Electric cars are expensive and heavy but can apply massive torque and acceleration; Musk was brilliant to make Tesla a sport luxury brand. Battery electrics are hopeless for cargo transport or distant travel, and likely not cost-effective or appealing for local transit outside the sport luxury niche.
I think we might see some diesel-electrics in the future for cargo shipment (ie the system most trains use)
Hybrid is fine, you're adding a lot of weight and cost for fuel savings but they are probably ideal for taxi services and other commercial city driving with low cargo requirement and high stop-and-go usage.
Gasoline is easier to combust than diesel, making it ideal for passenger cars and motorcycles (ie high RPM)
Diesel has higher energy density than gasoline, making it ideal for cargo & heavy machinery (ie high torque)
Hydrogen is quite unattractive.
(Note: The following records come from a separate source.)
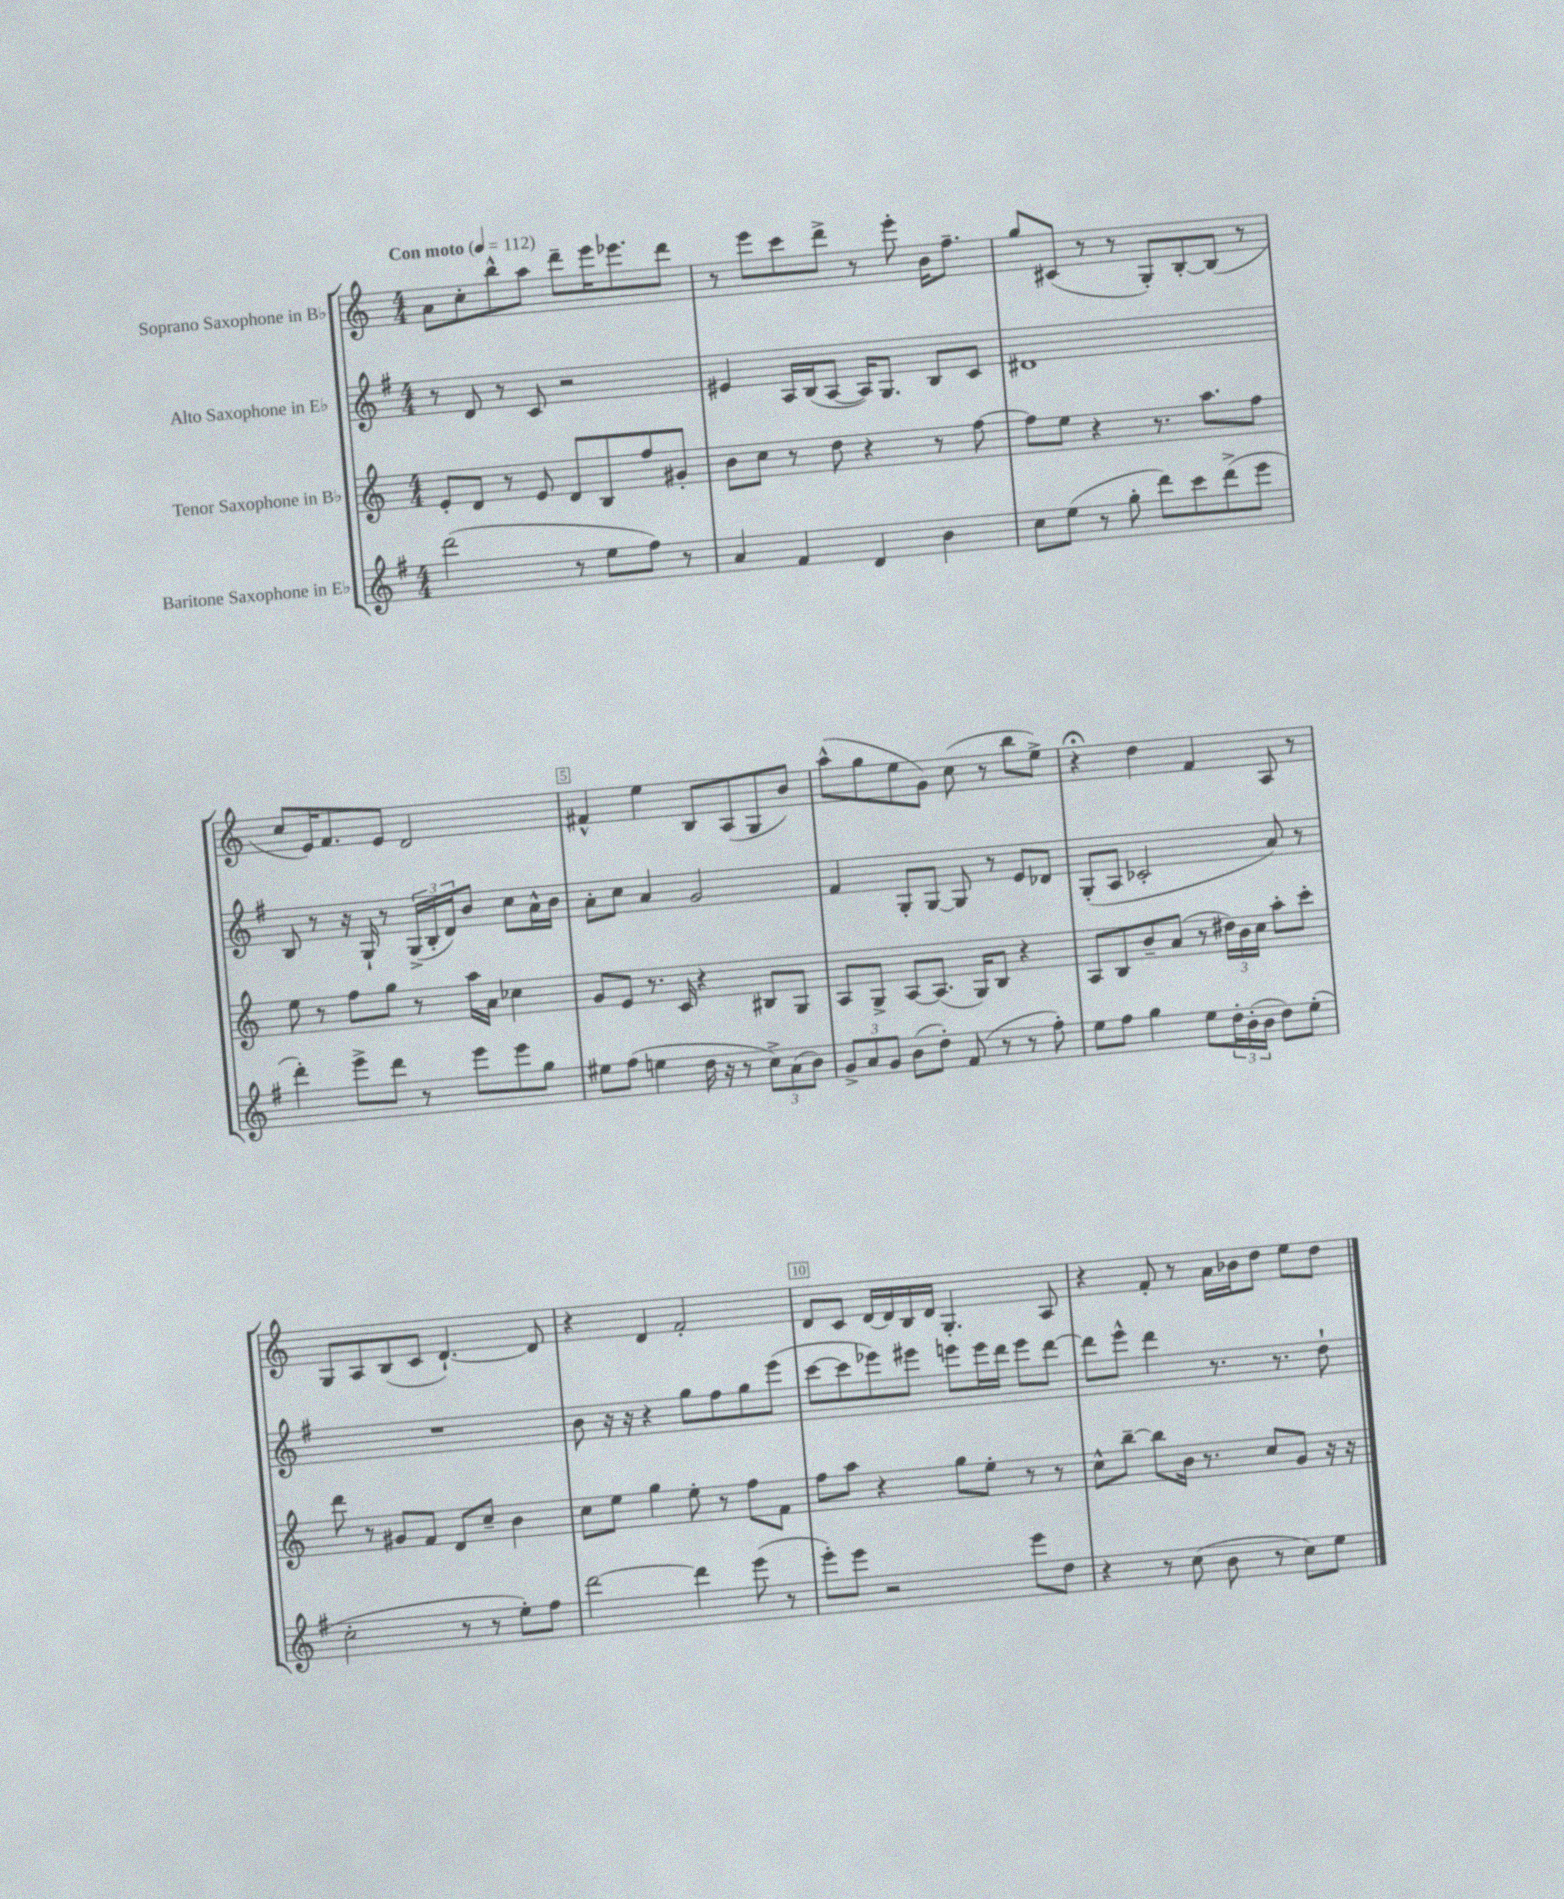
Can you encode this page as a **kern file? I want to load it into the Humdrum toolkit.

**kern	**kern	**kern	**kern
*staff4	*staff3	*staff2	*staff1
*clefG2	*clefG2	*clefG2	*clefG2
*k[f#]	*k[]	*k[f#]	*k[]
*M4/4	*M4/4	*M4/4	*M4/4
*MM112	*MM112	*MM112	*MM112
(2ddd\	8e'/L	8r	8a\L
.	8d/J	8d/	8cc'\
.	8r	8r	8bb^^\
.	8e/	8c/	8aa\J
8r	8d/L	2r	8ddd~\L
8ee\L	8B/	.	16eee\K
.	.	.	8.eee-\
8ff#\J)	8ff/	.	.
8r	8g#'/J	.	8ddd\J
=	=	=	=
4a/	8b\L	4e#/	8r
.	8cc\J	.	8eee\L
4f#/	8r	16A/LL	8ccc\
.	.	(16B/J	.
.	8dd\	[8A/J	8ddd^\J
4d/	4r	16A/]LK)	8r
.	.	8.G/J	.
.	.	.	8eee'\
4b\	8r	8B/L	16b\LK
.	.	.	8.ff~\J
.	[8ff\	8c/J	.
=	=	=	=
8cc\L	8ff\]L	1d#	8gg/L
(8ee\J	8ee\J	.	(8c#/J
8r	4r	.	8r
8gg'\	.	.	8r
8ddd\L)	8.r	.	8G'/L)
8ccc\	.	.	[8B'/
.	8.aa\L	.	.
(8ddd^\	.	.	(8B/]J
8eee\J	8ff\J	.	8r
=	=	=	=
4ddd'\)	8ee\	8B/	8cc/L
.	8r	8r	16e/K)
.	.	.	8.f/
8eee^\L	8ff\L	16r	.
.	.	16G`/	.
8ddd\J	8gg\J	8r	8e/J
8r	8r	(24G^/LL	2d/
.	.	24B'/	.
.	.	24d/J)	.
8eee\L	16aa\LL	8b/J	.
.	16a\JJ	.	.
8eee\	4cc-\	8cc\L	.
8gg\J	.	16a^^\L	.
.	.	16b\JJ	.
=	=	=	=
8ee#\L	8g/L	8a'\L	4f#^^/
(8ff#\J	8e/J	8cc\J	.
4ee\	8.r	4a/	4ee\
.	16c/	.	.
16dd\	4r	2g/	8B/L
16r	.	.	.
8r	.	.	(8A/
12cc^\L)	8B#/L	.	8G/
(12a\	.	.	.
.	8G/J	.	8b/J)
12b\J)	.	.	.
=	=	=	=
12g^/L	8A/L	4f#/	(8aa^^\L
12a/	.	.	.
.	8G^/J	.	8gg\
12g/J	.	.	.
(8b\L	[8A/L	8G'/L	8ee\
8dd'\J)	(8.A/]J	[8G/J	8g\J)
(8f#/	.	8G/]	(8cc\
.	16G/LK)	.	.
8r	8B/J	8r	8r
8r	4r	8e/L	8bb\L
8ff#'\)	.	8d-/J	8ee^\J)
=	=	=	=
8ee\L	8A/L	(8G'/L	4r;
8ff#\J	8B/	8A/J	.
4gg\	8b~/	2c-'/	4dd\
.	(8a/J	.	.
8ee\L	8r	.	4f/
24dd'\L	24dd#\LL)	.	.
(24b'\	24b\	.	.
24b\JJ	24cc\JJ	.	.
8dd\L)	8aa'\L	8a/)	8A/
(8ee'\J	8ccc'\J	8r	8r
=	=	=	=
2cc'\	8ddd\	1r	8G/L
.	8r	.	8A/
.	8g#/L	.	(8B/
.	8f/J	.	8c/J
8r	8d/L	.	[4.d`/)
8r	8cc~/J	.	.
8ee'\L)	4b\	.	.
8ff#\J	.	.	8d/]
=	=	=	=
[2ddd\	8cc\L	8b\	4r
.	8ee\J	16r	.
.	.	16r	.
.	4gg\	4r	4d/
4ddd\]	8ee'\	8gg\L	2f'/
.	8r	8ff#\	.
(8eee\	8ff\L	8gg\	.
8r	8f\J	(8eee\J	.
=	=	=	=
8eee'\L)	8ff\L	[8ccc\L	8d/L
8eee\J	8aa\J	8ccc\]	8c/J
2r	4r	8eee-\)	[16d/LL
.	.	.	16d/]
.	.	8eee#\J	16B/
.	.	.	16d/JJ
.	8gg\L	8eee\L	4.G'/
.	8ee'\J	16eee\L	.
.	.	16ddd\JJ	.
8eee\L	8r	8eee\L	.
8dd\J	8r	[8ddd\J	8A/
=	=	=	=
4r	8cc^^\L	8ddd\]L	4r
.	[8bb~\J	8eee^^\J	.
8r	8bb\]L	4ddd\	8f'/
(8cc\	16b\Jk	.	8r
.	8.r	.	.
8b\	.	8.r	16a\LL
.	.	.	16b-\J
8r	8cc/L	.	8dd\J
.	.	8.r	.
8cc\L)	8g/J	.	8ee\L
8ee\J	16r	8dd`\	8dd\J
.	16r	.	.
==	==	==	==
*-	*-	*-	*-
It embeds in steel and weakens it over time, it has to be produced from some other energy source, and it has to be compressed at great energetic cost.
Ammonia is a more attractive produced fuel, currently not as cost-effective as a fuel as gasoline but perhaps with new processes (lithium salt method) and more efficient electricity (uranium fission) it could be competitive with naturally-occurring carbon biofuels.
Ethanol is quite unattractive. It is generally a natural biofuel (oil & gas) byproduct in that it is produced via ammonia produced from carbon biofuels. Inefficiently diverting foodstuffs to fuel drives up the price of food without really making fuel any cheaper. The current trend of watering down gasoline with ethanol in the US is simply nonsense.
In any case, CO2 gives us a greener, wetter, more tropical world and we are far, far closer to an ice age than any sort of catastrophic warming event. Animal life flourished during eras with 1,000-2,000ppm CO2 and our present 400ppm is far closer to mass extinction at 150ppm than to historically fertile levels. So drill, baby drill.